# 5/3/1 Reloaded by Jim Wendler



## Marat (Nov 6, 2010)

I've noticed a higher frequency of guys on this forum doing 5/3/1 so I thought I'd share this recent article from Wendler.


----------



## Gazhole (Nov 7, 2010)

Great article. I'm really looking forward to the new book actually.

Jim Wendler is great, i love his attitude and his utter disdain for people who pussy out of hard work.


----------



## gtbmed (Nov 7, 2010)

I'm surprised he doesn't advocate doing the singles first.  I think that's how I would do it - warmup, then heavy singles, then do your volume sets.


----------



## omerta2010 (Nov 8, 2010)

I love this line from the article:

*Modification #4: Performing squats and deadlifts in the same week is just too much for me.*
"Grow a set of balls," says Wendler. "I don't really have anything more to say to that kind of pissing and moaning."

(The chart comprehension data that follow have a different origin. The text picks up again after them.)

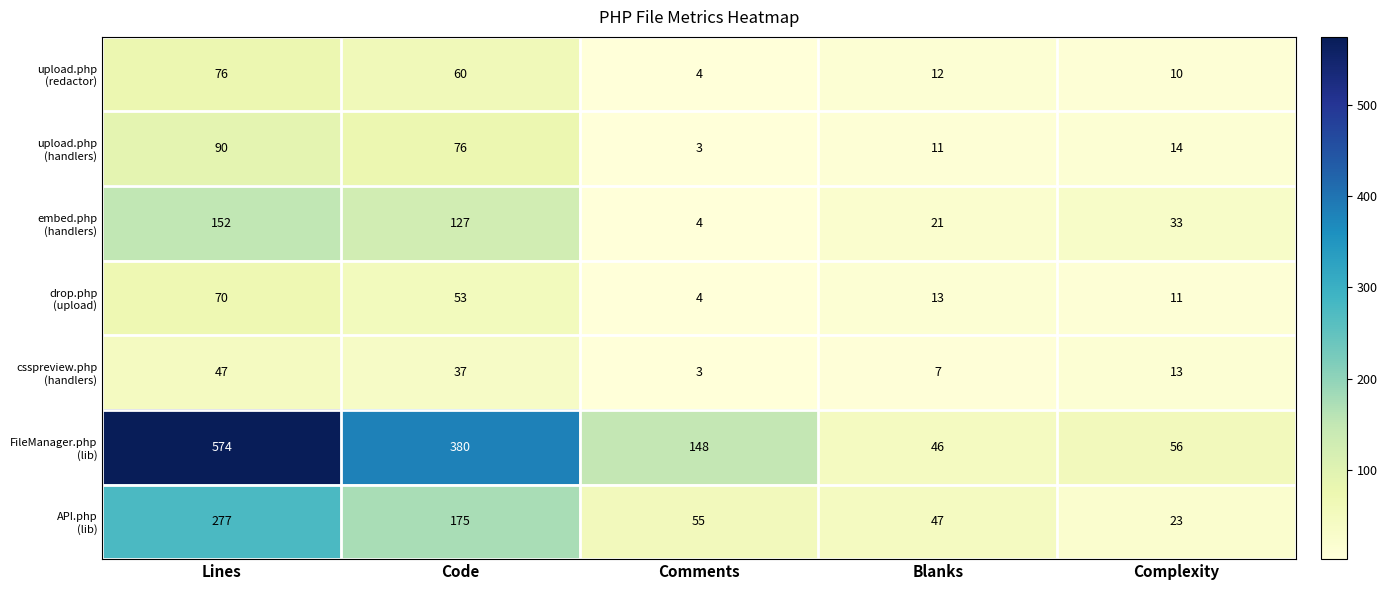

What is the difference between the highest and lowest values at Comments?

145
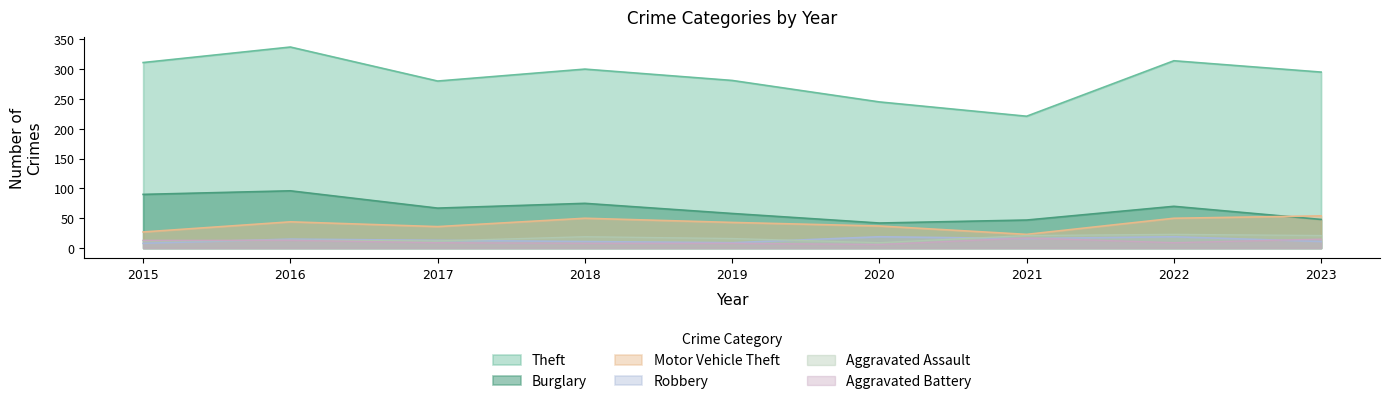

How many lines are shown in the chart?

6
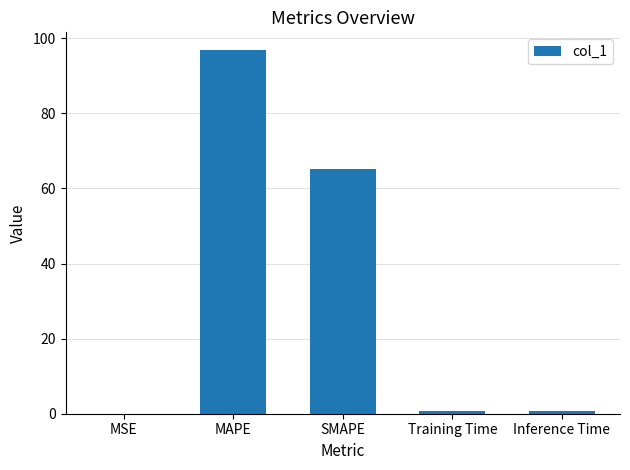

The chart shows a value of 0.0 at MSE. True or false?

True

When pressed to expand on what could be taken as 'less than helpful' advice, Wendler says following the Monday-Wednesday-Friday-Monday rotation — thus allowing five days between lower body workouts — can be helpful, as is the new twice-a-week rotation already noted in Modification #2.

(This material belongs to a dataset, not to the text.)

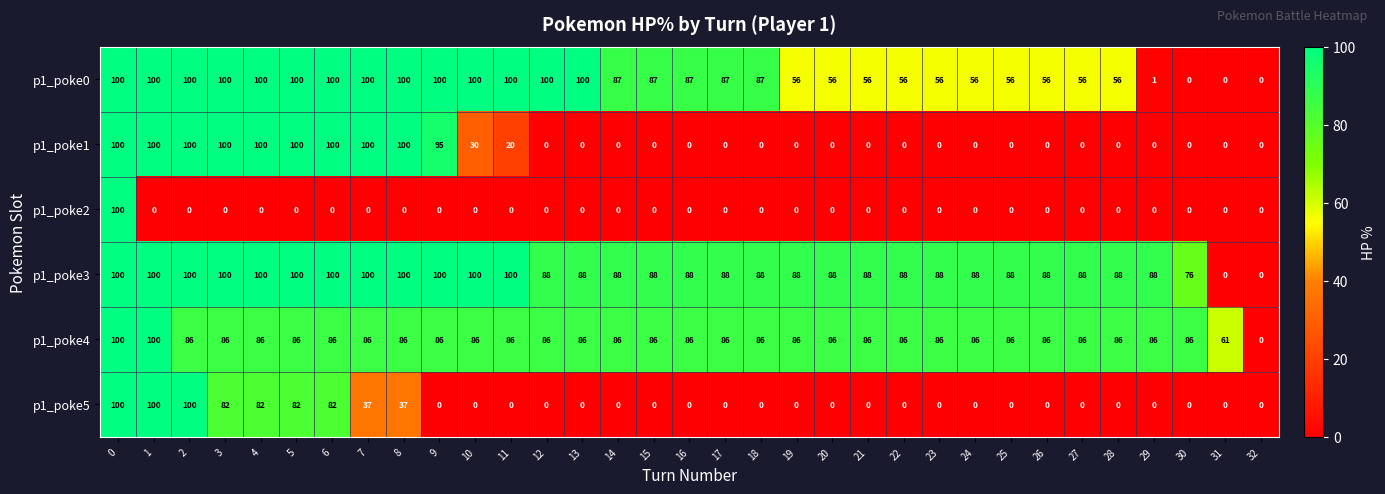

Is it true that p1_poke4 equals 130 at 20?

False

"But don't forget to still grow some balls," adds Wendler.


----------



## gtbmed (Nov 8, 2010)

For a reasonably healthy young person I can't see how doing squats and deads in the same week would be overly challenging.  I squat twice a week and still find a way to do deads.


----------



## JerseyDevil (Nov 8, 2010)

I love his attitude.  Kinda reminds me of Jugs


----------